Rifiuto di qualsiasi coinvolgimento degli Stati Uniti
Quando gli statunitensi hanno capito di aver perso in Iraq, si offrirono di partecipare alle operazioni, assicurando tiro di sbarramento e copertura aerea. Il Generale Souleimani respinse fermamente tale richiesta, e il governo iracheno ha fatto lo stesso. Gli statunitensi furono anche sorpresi dal rifiuto del generale iraniano di coordinarsi sul campo e d’incontrare i capi militari statunitensi. Poi rifiutò un incontro con il capo diplomatico degli USA John Kerry. La risposta delle forze di mobilitazione popolare è stata decisiva: le forze statunitensi saranno considerate nemiche se operassero nelle regioni delle operazioni della mobilitazione popolare. Mentre l’esercito iracheno ha condotto decine di operazioni militari riuscendo a scacciare il SIIL da molti villaggi iracheni, per 10000 kmq, le forze dell’alleanza internazionale degli Stati Uniti colpiscono sporadicamente qua e là, senza finora liberare un solo villaggio iracheno! Pertanto la liberazione di regioni come Amarli, Miqdadiya, Jarf al-Saqr, ponte di Zarqa, Jalula, Sadiya e Balad in nessun caso può passare inosservata. Queste operazioni hanno contribuito ad assicurare le province di Diyala e Babil e i margini meridionali, occidentali e settentrionali di Baghdad. La liberazione totale delle province di Kirkuk e Salahudin, con una superficie di 9000 kmq, sembra imminente, mentre il SIIL si limita in questo caso alle province di Niniwa e Anbar.

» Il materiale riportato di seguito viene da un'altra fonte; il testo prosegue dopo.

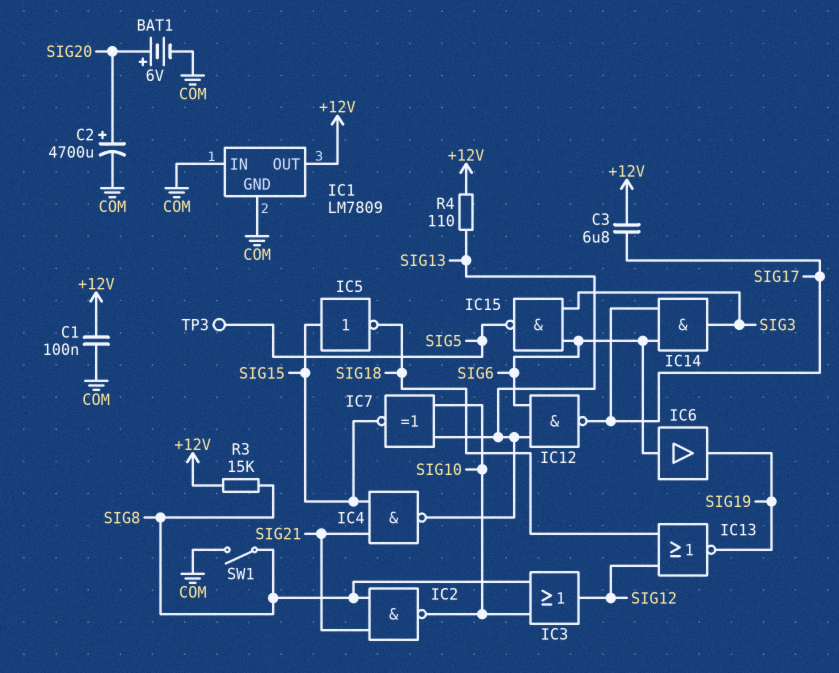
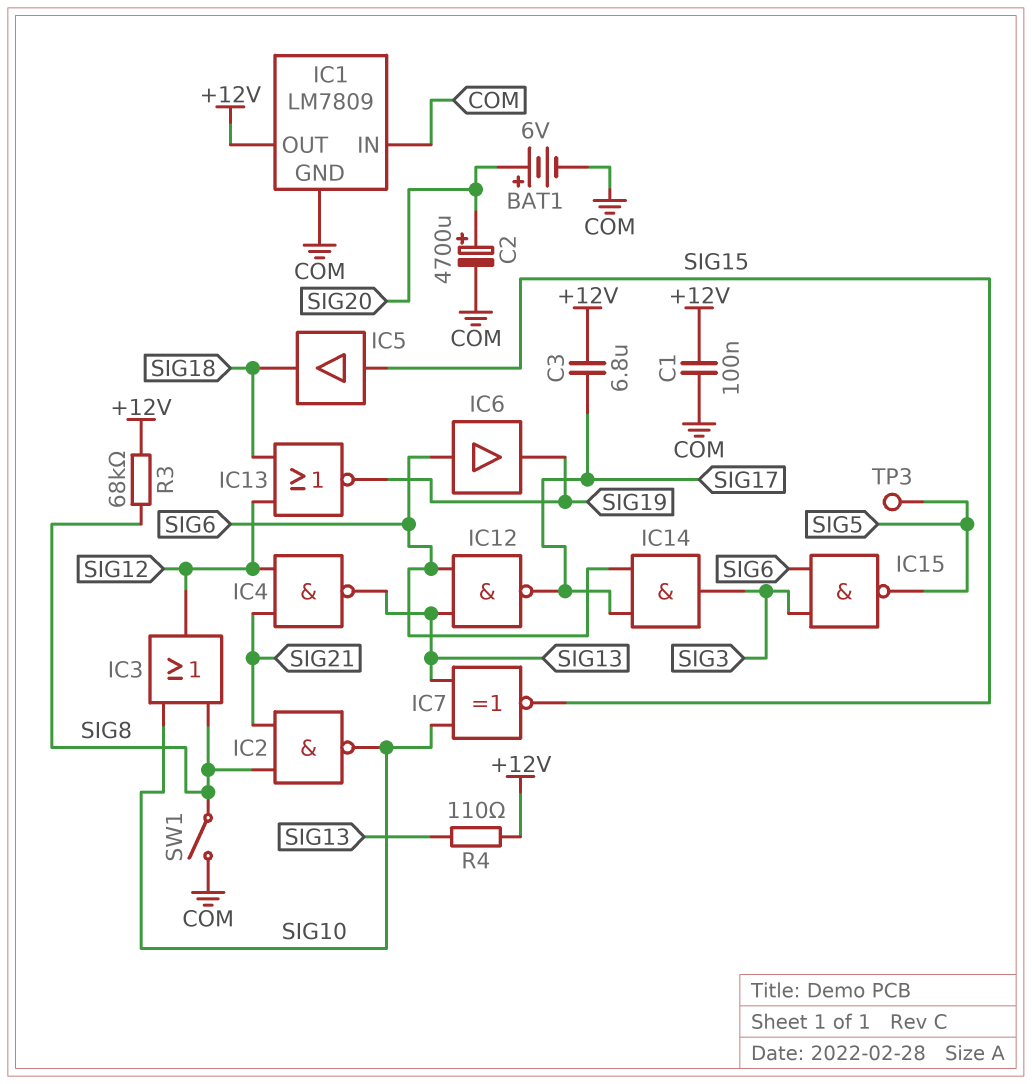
IC4: NAND (in SIG15, in SIG21, out SIG13) -> NAND (in SIG12, in SIG21, out SIG13)
IC5: NOT (in SIG15, out SIG18) -> buffer (in SIG15, out SIG18)
R3: 15k (+12V, SIG8) -> 68k (+12V, SIG8)

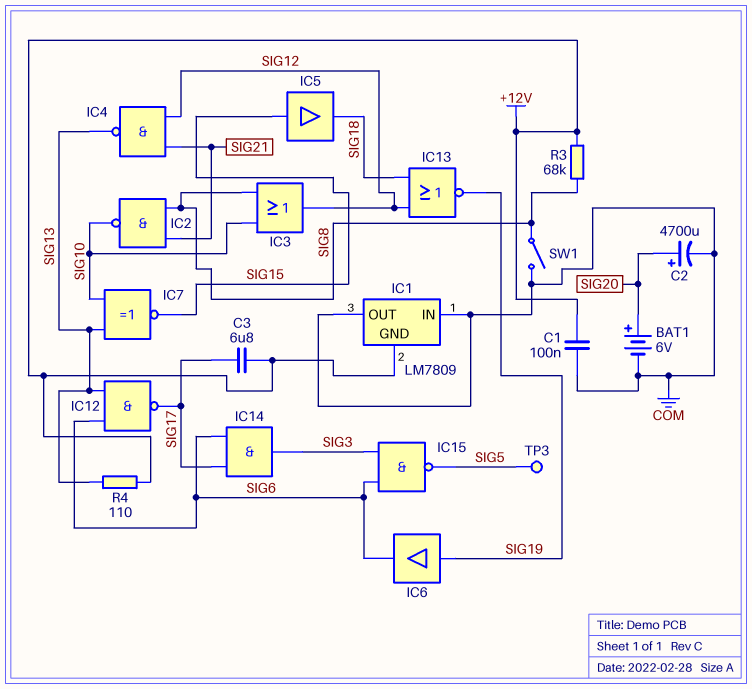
IC1 pin GND: COM -> +12V
IC1 pin OUT: +12V -> COM
IC6: buffer (in SIG6, out SIG19) -> buffer (in SIG19, out SIG6)

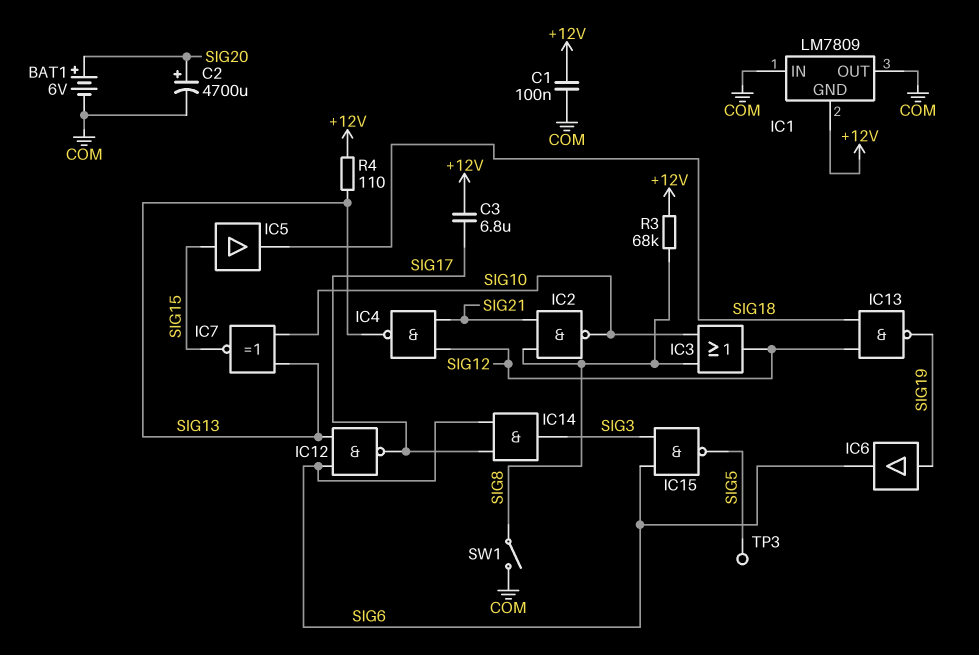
IC13: NOR (in SIG12, in SIG18, out SIG19) -> NAND (in SIG12, in SIG18, out SIG19)

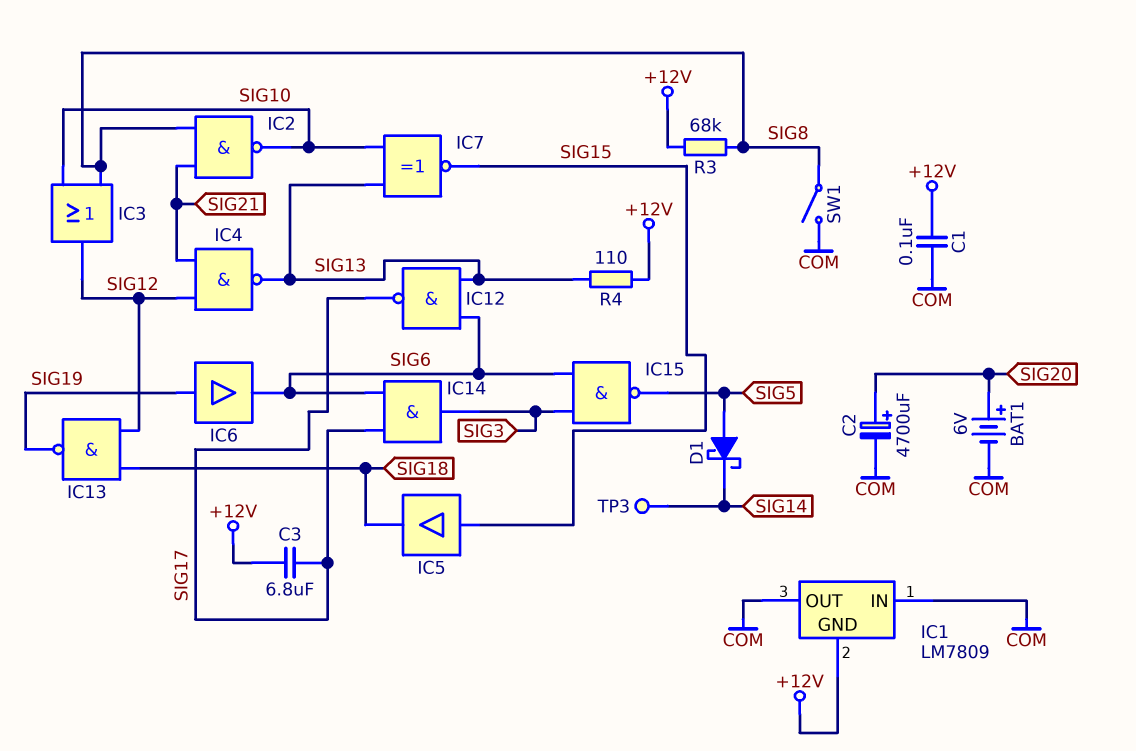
D1: none -> schottky (A SIG5, K SIG14)
TP3: test point (SIG5) -> test point (SIG14)

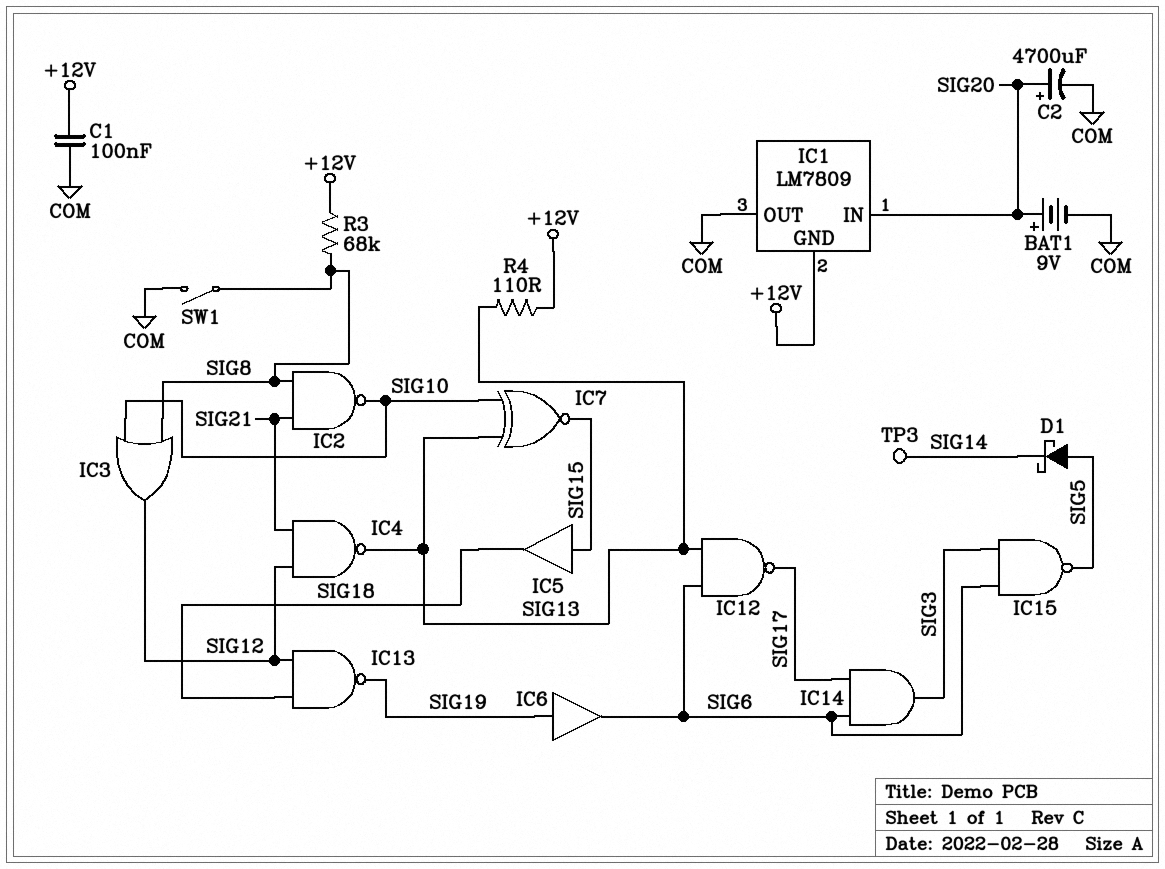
BAT1: 6V (plus SIG20, minus COM) -> 9V (plus SIG20, minus COM)
C3: 6.8uF (+12V, SIG17) -> none
IC1 pin IN: COM -> SIG20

Sapendo che in queste due province forze di Stati Uniti e occidentali sono presenti come “consiglieri”, una domanda sorge spontanea: perché tali forze non hanno fatto alcun progresso sul terreno? Compiranno mai un importante passo contro il SIIL senza l’intervento delle forze popolari e governative irachene?